Стихотворение улетучилось, унеся с собой мысль о редакции, не оставя в памяти ни слова, только какую-то тень беспокойства, какое-то приглушенное эхо угрызений совести, вызванное тем, что Мотыч не выправил гранок. Но как же выбраться отсюда в город, как сойти с облаков. Это еще и удалось бы, если бы ко всему прочему Мотыч не почувствовал себя за океаном, а тут, так далеко, умирает все, что жило, когда ты был трезв. В него вселился новый дух, дух иной поэзии, которая черпала силу в том, что такие безбрежные пространства отделяют его от всего мира. Он одновременно видел и бренность, и очевидность, и притворство всех вещей. "Гармония сфер слышится лишь спьяну!"-подумал он. Порывы ее налетали на Мотыча, словно он стоял в осенней аллее, когда ветер поднимает вверх то, что едва успел бросить наземь, как будто у него не хватило сухих листьев для устройства листопада, если бы он не велел им по нескольку раз повторять одно и то же.

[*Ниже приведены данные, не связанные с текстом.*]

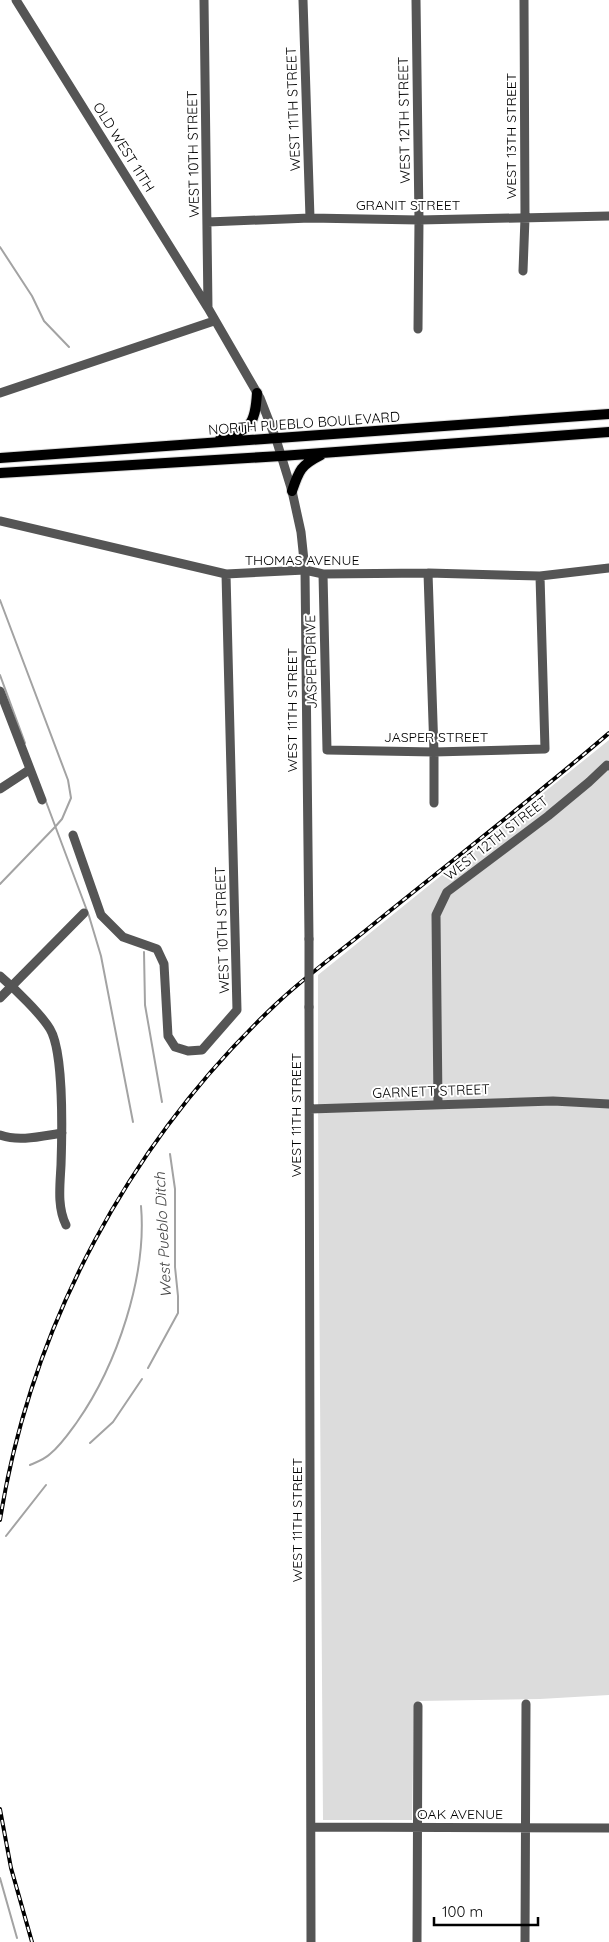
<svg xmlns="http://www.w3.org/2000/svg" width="609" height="1942" font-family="Quicksand,sans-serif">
  <rect width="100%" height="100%" fill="#fff"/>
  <!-- green -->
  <path fill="#dcdcdc" d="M 609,740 L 609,1695 L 540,1699 L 419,1701 L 414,1706 L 412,1820 L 323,1820 L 318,1105 L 318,975 Z"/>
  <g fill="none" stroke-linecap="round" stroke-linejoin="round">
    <!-- stream -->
    <path stroke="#a3a3a3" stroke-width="2" d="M 0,247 L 32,296 L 44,321 L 69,347
      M 0,600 L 68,780 L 71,798 L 62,819 L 55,827 L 0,884
      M 0,675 L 25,743
      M 45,799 L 89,916 L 101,956 L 133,1122
      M 144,952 L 145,1005 L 162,1102
      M 148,1368 L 178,1313 L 178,1296 L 175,1267 L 175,1189 L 170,1154
      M 90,1443 L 113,1422 L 142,1379
      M 30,1465 C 37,1462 45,1459 50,1454 C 61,1445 69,1433 77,1422 C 117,1365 147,1276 141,1206
      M 6,1536 L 46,1485
      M 0,1878 L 17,1938"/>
    <defs>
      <path id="major" d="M 220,439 C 250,428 255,427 257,393
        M 0,458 L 609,414
        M 0,473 L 281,456 L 609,432
        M 292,491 C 299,470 301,465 321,455"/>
    </defs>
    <!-- major casing -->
    <use href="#major" stroke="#dbdbdb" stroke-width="12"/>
    <!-- minor -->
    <path stroke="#555" stroke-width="9" d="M 16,0 L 208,308 L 260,398 L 276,439 L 292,491 L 301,532 L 305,570 L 309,939
      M 204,0 L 208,308
      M 303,0 L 310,218
      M 416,0 L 419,220 L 418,329
      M 208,222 L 310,218 L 419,220 L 609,216
      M 523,271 L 525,218 L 524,0
      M 0,393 L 214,321
      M 0,521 L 226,574 L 305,570 L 323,574 L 428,573 L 540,576 L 609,568
      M 428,573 L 434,752 L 434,803
      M 323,574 L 327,750 L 434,752 L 545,749 L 540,576
      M 0,691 L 42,800
      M 0,789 L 29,770
      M 73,835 L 101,915 L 123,937 L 157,949 L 164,964 L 168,1036 L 175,1047 L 188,1051 L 202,1050 L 237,1010 L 226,574
      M 0,976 C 14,988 41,1014 50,1029 C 64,1052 62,1136 61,1165 C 60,1185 57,1207 66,1225
      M 0,998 L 84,913
      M 309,1007 L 311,1942
      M 438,1104 L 436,915 L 447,892 L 548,816 L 589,782 L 607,765 L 609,766
      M 310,1109 L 553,1101 L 609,1104
      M 0,1135 C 19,1142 42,1136 62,1133
      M 311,1827 L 609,1828
      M 417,1942 L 418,1706
      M 525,1942 L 526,1704"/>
    <!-- major -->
    <use href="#major" stroke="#000" stroke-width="10"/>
    <defs>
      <path id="rail" d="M 0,1520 C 31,1325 130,1142 274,1006 C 302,979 334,956 365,931 C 446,865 530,801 609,733
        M 0,1809 L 11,1868 L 32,1942"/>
    </defs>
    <!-- rail casing -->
    <use href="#rail" stroke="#000" stroke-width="4"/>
    <!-- rail -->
    <use href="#rail" stroke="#fff" stroke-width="2" stroke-dasharray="5.5" stroke-linecap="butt"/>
    <!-- minor-bridge -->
    <path stroke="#555" stroke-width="9" d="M 309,939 L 309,1007"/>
  </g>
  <g text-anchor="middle" stroke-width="4" stroke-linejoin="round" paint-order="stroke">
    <!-- street labels -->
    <g font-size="14" fill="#000" stroke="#fff">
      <text transform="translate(293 109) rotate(-92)" y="5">WEST 11TH STREET</text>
      <text transform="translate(404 120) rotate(-91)" y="5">WEST 12TH STREET</text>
      <text transform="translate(511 136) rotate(-90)" y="5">WEST 13TH STREET</text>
      <text transform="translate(124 147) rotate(58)" y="5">OLD WEST 11TH</text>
      <text transform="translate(193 154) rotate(-91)" y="5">WEST 10TH STREET</text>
      <text x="408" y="210">GRANIT STREET</text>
      <text transform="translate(304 423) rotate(-4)" y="5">NORTH PUEBLO BOULEVARD</text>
      <text x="302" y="565">THOMAS AVENUE</text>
      <text transform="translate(311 662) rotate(-91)" y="5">JASPER DRIVE</text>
      <text transform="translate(292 710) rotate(-90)" y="5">WEST 11TH STREET</text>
      <text x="436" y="742">JASPER STREET</text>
      <text transform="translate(496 838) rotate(-38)" y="5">WEST 12TH STREET</text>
      <text transform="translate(222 930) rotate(-92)" y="5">WEST 10TH STREET</text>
      <text transform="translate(431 1091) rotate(-2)" y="5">GARNETT STREET</text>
      <text transform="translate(296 1115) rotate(-90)" y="5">WEST 11TH STREET</text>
      <text transform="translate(297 1520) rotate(-90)" y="5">WEST 11TH STREET</text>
      <text x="460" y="1819">OAK AVENUE</text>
    </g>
    <!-- water labels -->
    <g font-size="15" font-style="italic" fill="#444" stroke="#fff">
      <text transform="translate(163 1235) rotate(-93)" y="5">West Pueblo Ditch</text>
    </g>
  </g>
  <!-- scale -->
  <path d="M434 1917v8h104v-8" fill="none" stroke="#000000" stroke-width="2.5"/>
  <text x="442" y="1917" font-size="15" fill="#000000" stroke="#ffffff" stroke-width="4" paint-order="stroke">100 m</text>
</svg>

Но одновременно радость все больше завладевала Мотычем.
Все у Штемлеров казалось ему таким веселым, и каждый отдельный человек, и каждая ситуация созрела для того, чтобы посмеяться над нею, такая она комичная-и оттого, что очень забавная, и оттого также, что банальная. Шутка вообще, не обретшая еще точных очертаний, но очень размашистая, охватывала здесь все, все затягивала в себя, проникала в каждый уголок.
Мотыч любовался ею.
Белая, сверкающая стена из кафеля. В зажимах рулон туалетной бумаги, специально вставленный на сегодняшний вечер, толстый, в руках не поместится. Это рассмешило Мотыча. Такая предусмотрительность. Такой запас. Последний, кто тут сидел, догадался Мотыч, был неврастеником. После одного рывка бумажная лента свисала чуть ли не до самого пола. Лента словно гранка! Может, из этого удалось бы выкроить шутку. Но ничего определенного Мотычу в голову не приходило. Он отогнул проволочки, снял валик, выдавил середину. Получился сначала как бы холмик, затем клоунский колпак, потом что-то похожее на длинный манжет. Мотыч засунул в него руку по самый локоть. И ринулся к двери. Мысль показалась ему великолепной. Что-то вроде повязки. Многим уже случалось на весь вечер обессмертить себя одним фокусом. В прихожей с первого же попавшегося пальто он вытянул поясок, завязал под локтем. Не успел справиться с этим, как рядом оказались две помощницы, жаждавшие принять участие в розыгрыше. Они будут сопровождать его, поддерживая, будто инвалида. Гостиная, столовая-резервация пожилых, и они туда не пошли. В библиотеку! Тут первый миг триумфа. Одних разбирает любопытство, другим как-то не по себе от мысли, где взяли реквизит, но в основном это как раз всех и прельщает. Чатковский говорит Бишетке:
- Вот метафора овеществленного мира. Туалетная бумага, а в переносном смысле - повязка.
Говорек не может сдержаться:
- Дайте-ка мне, теперь я!
Товитка, разгоряченная, вмешивается:
- Самому надо было придумать. Тоже мне! - Мотыч кажется ей таким необыкновенным. Говорек хочет отнять, рвет бумагу.
Мотыч бьет его по рукам, кричит:
- Портач?
- Парта что? - Говорек острит, делая вид, что не слышит.
Рулон падает, раскручивается.
- Видите, что вы наделали, - горюет о случившемся Товитка, поднимает вместе с Мотычем и Бишеткой бумагу, старается поправить дело, сердито бормочет: - Глупый бык!
На сей раз Говорек действительно не слышит, а Медекша только притворяется. Он не важничает, почти совсем домашний, держится поближе к молодежи, при нем можно выкаблучиваться как хочешь. Впрочем, сейчас он стоит спиной к ним, гладит пальцами корешки книг, рядами, словно частокол, поднимающихся к самому потолку. То и дело вытягивает какую-нибудь.